Она вернулась в Москву через полгода, к концу лета, когда сталинское солнце 1936 года вовсю сияло над страной. В дневнике Анны Викторовны, страницы которого все прошедшее время заполнялись датами и программами ее концертов, автокомментариями и самооценками исполнения, характеристиками коллег и партнеров по выступлениям, вновь появляется имя Ласкова. Записи, относящиеся к нему, возникают на страницах дневника за осень 1936 года, а затем, после перерыва, за весну 1937-го.
Сияющая, сидела я в ложе, даже не за колонной, а в центре. На сердце было хорошо, легко и радостно. Вошла и села рядом Марина. Ей сейчас уже двадцать, а я так хорошо ее помню по балетному училищу, совсем еще девчонкой. Она так трогательно обрадовалась, увидев меня, стала расспрашивать о моей поездке, рассказала, что назначена солисткой. Она, конечно, добрый и хороший человечек, хотя и легкомысленная. «Вы тоже пришли слушать Ласкова? Какой он талантливый! Он необычный, даже странный. Он слишком увлекающийся. Ему нравится, как я танцую дочь морского царя в „Садко“. На репетиции остановился, закричал: „Браво! Смотрите на нее! Вот настоящая нереида!“ И однажды после „Садко“ он поймал меня за кулисами, стал целовать мне руки и говорит: „Но целовать нужно ваши чудесные ножки“. Я должна была бы сказать ему, что он неприлично себя ведет, но потом подумала, что он иностранец и знаменитость, может быть, у них такие шутки приняты. Он предложил мне встретиться».
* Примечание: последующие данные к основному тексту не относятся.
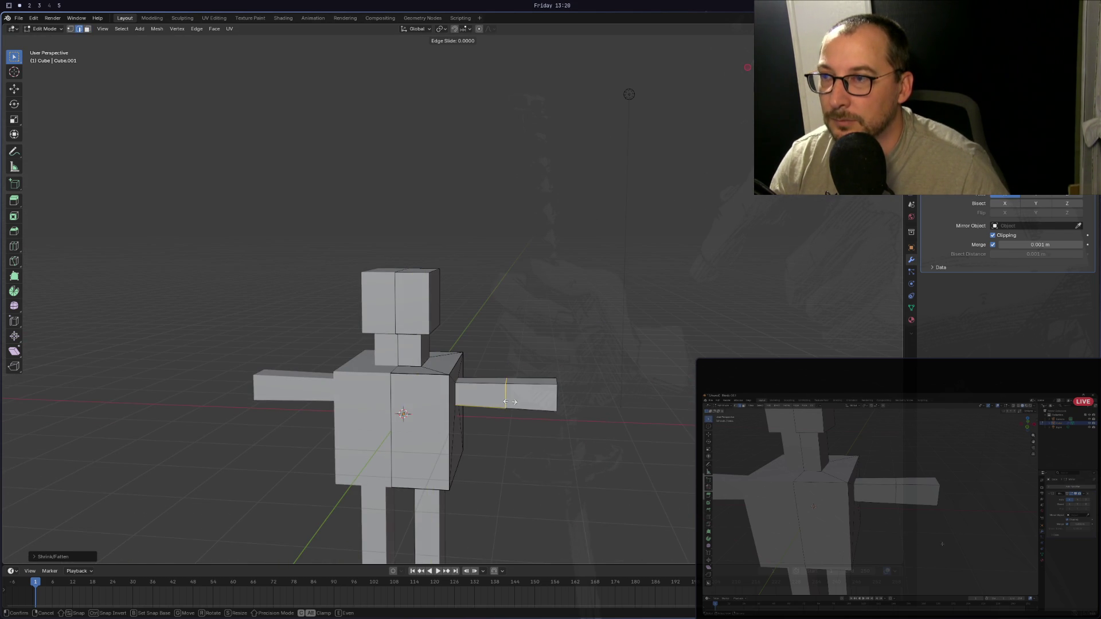
click(513, 373)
И Марина в подробностях рассказывает мне историю, как две капли воды похожую на мою. «А видите, напротив сидит гражданка? Это его любовь, он приехал с нею из-за границы». У меня закружилась голова. Заставила себя досидеть до конца спектакля. Какого я опять сыграла дурака, и какой он врун! Придумал уважительную причину, чтобы не пустить меня к себе, чтобы я не мешала ему с его любовницей.
Решила все же пойти, как прежде, на его спектакль. Села, как всегда, за колонну. Нет, не могу. Я ничего не слышу, ничего не вижу, не понимаю, ревность меня раздирает. Мне слишком больно.
Не хожу на его спектакли. Разбившийся кумир. Как глупо.
Еще одна девушка. И еще одна дама. Сколько же их? Какая, однако, очередь к нему. Хороша была бы я среди них. Благодарю судьбу, что вышло как есть. Я для него чужая.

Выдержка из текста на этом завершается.